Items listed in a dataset

++++++

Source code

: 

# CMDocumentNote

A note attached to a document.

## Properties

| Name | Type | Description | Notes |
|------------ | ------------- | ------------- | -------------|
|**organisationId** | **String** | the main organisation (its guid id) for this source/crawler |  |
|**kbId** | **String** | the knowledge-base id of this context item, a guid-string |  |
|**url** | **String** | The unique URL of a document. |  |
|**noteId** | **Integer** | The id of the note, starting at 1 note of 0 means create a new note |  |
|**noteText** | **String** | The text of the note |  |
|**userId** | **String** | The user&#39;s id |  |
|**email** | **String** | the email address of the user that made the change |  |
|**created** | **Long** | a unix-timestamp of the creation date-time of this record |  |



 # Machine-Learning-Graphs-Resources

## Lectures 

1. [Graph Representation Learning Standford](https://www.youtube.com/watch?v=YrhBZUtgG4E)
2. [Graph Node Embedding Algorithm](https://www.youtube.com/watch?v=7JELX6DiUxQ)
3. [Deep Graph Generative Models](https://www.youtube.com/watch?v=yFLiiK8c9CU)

++++++

→ **DIRECTIONS FOR THIS TASK**
Which lines of the listing contain the string "user"? Show each of them in full.

→ **RESPONSE TO THIS TASK**
|**userId** | **String** | The user&#39;s id |  |
|**email** | **String** | the email address of the user that made the change |  |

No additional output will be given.